## EXERCISE DATA:
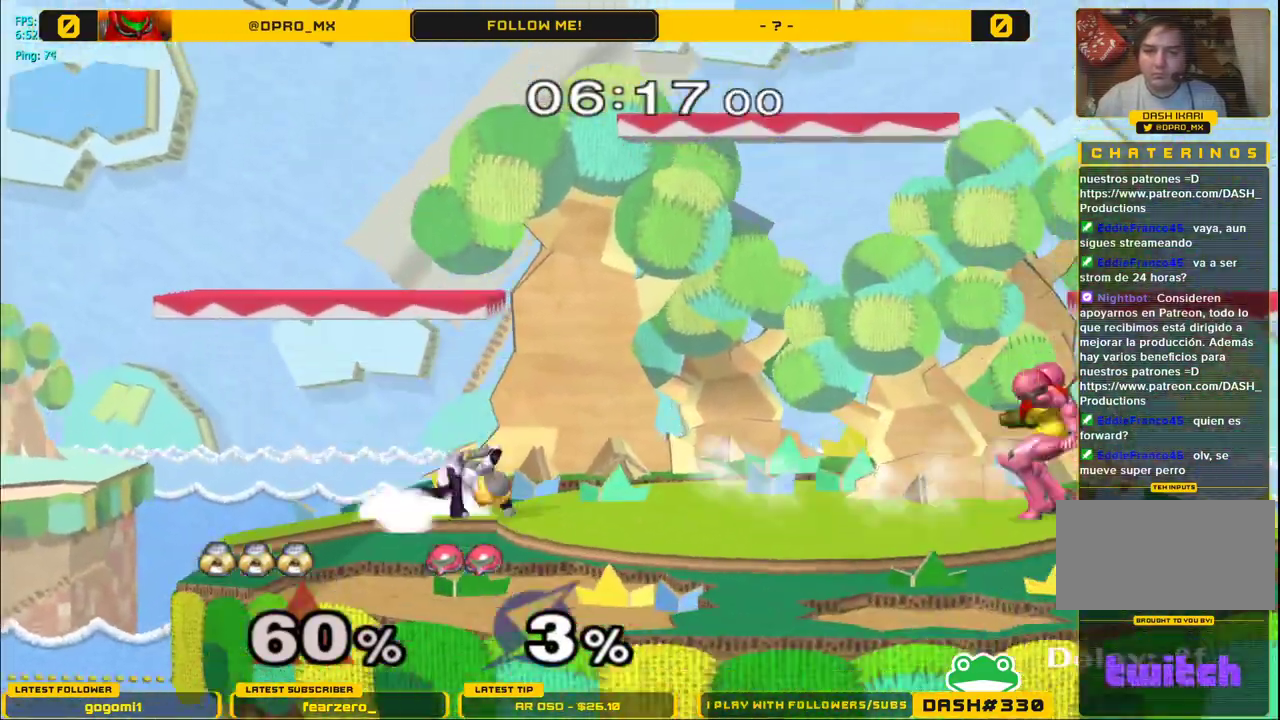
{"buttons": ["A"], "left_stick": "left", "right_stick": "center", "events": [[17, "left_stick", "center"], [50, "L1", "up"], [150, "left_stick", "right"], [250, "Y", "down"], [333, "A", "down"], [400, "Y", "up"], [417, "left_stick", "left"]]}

* * *

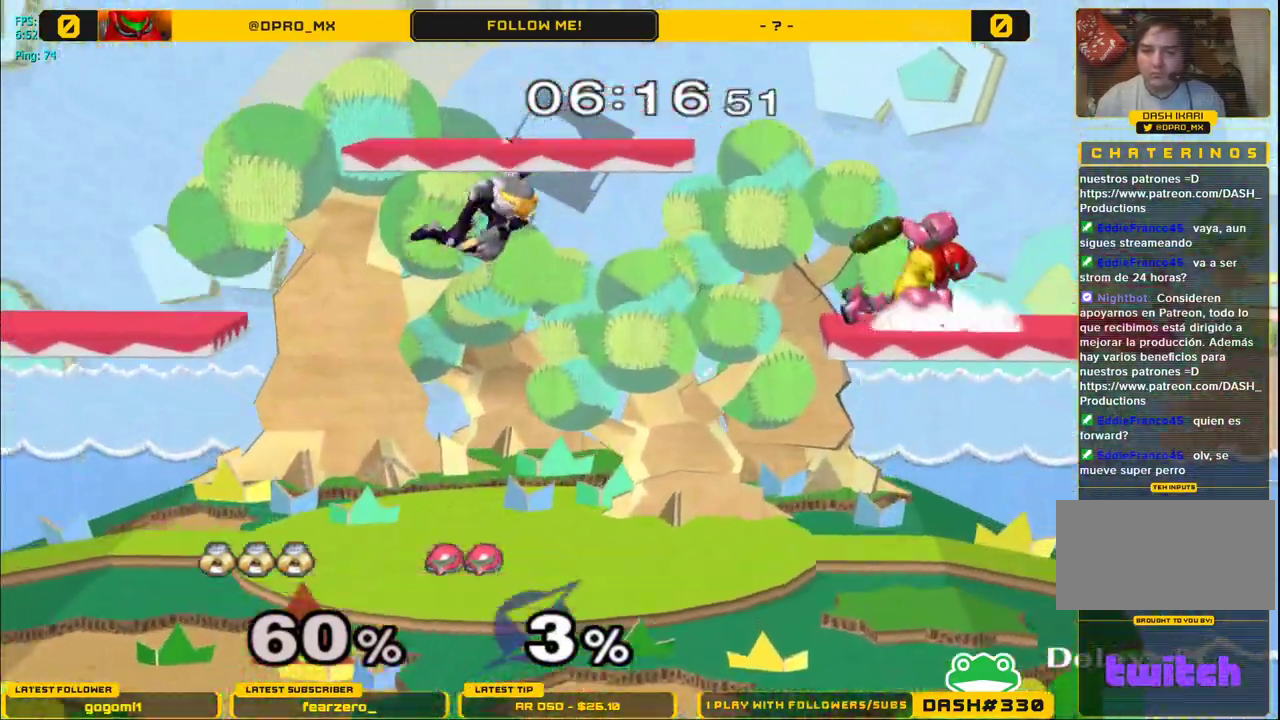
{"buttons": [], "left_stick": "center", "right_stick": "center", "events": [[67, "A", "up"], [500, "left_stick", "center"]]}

--

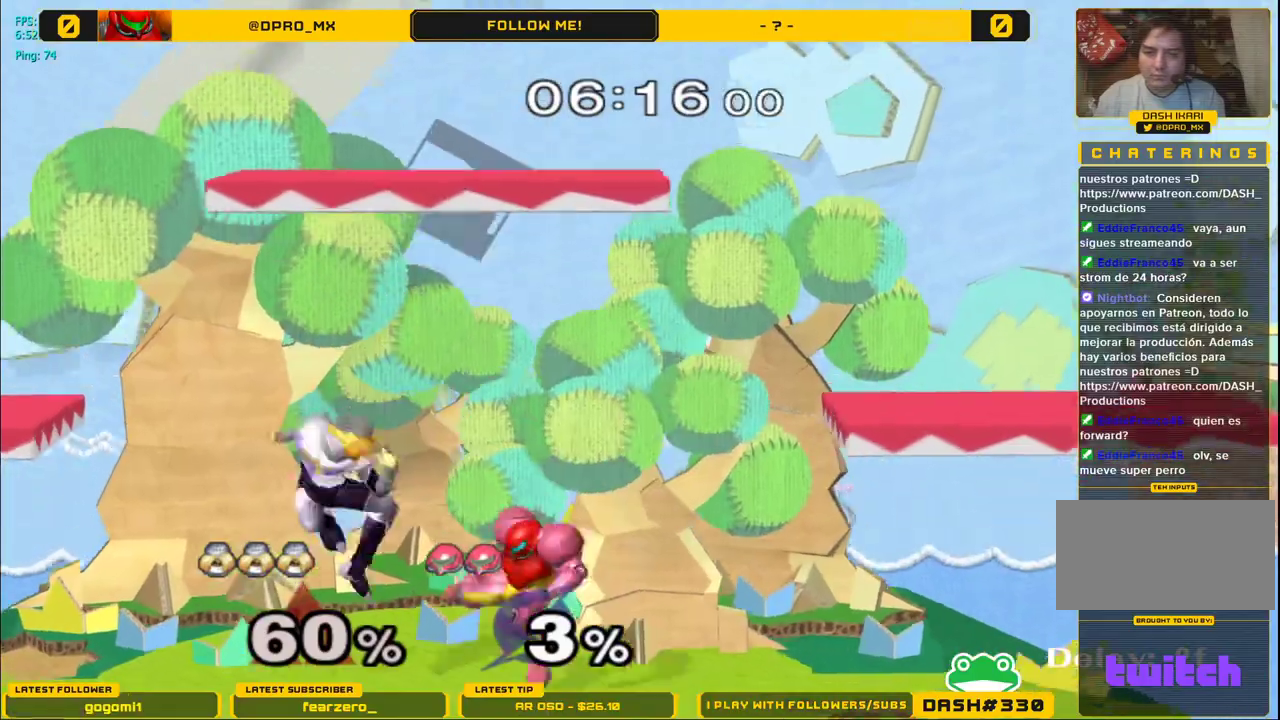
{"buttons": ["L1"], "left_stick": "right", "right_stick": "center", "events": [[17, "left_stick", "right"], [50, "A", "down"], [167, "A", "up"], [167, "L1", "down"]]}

## YOUR GOAL:
Scan the material for the word "down". Return every line where it is found.

## RESULT:
{"buttons": ["A"], "left_stick": "left", "right_stick": "center", "events": [[17, "left_stick", "center"], [50, "L1", "up"], [150, "left_stick", "right"], [250, "Y", "down"], [333, "A", "down"], [400, "Y", "up"], [417, "left_stick", "left"]]}
{"buttons": ["L1"], "left_stick": "right", "right_stick": "center", "events": [[17, "left_stick", "right"], [50, "A", "down"], [167, "A", "up"], [167, "L1", "down"]]}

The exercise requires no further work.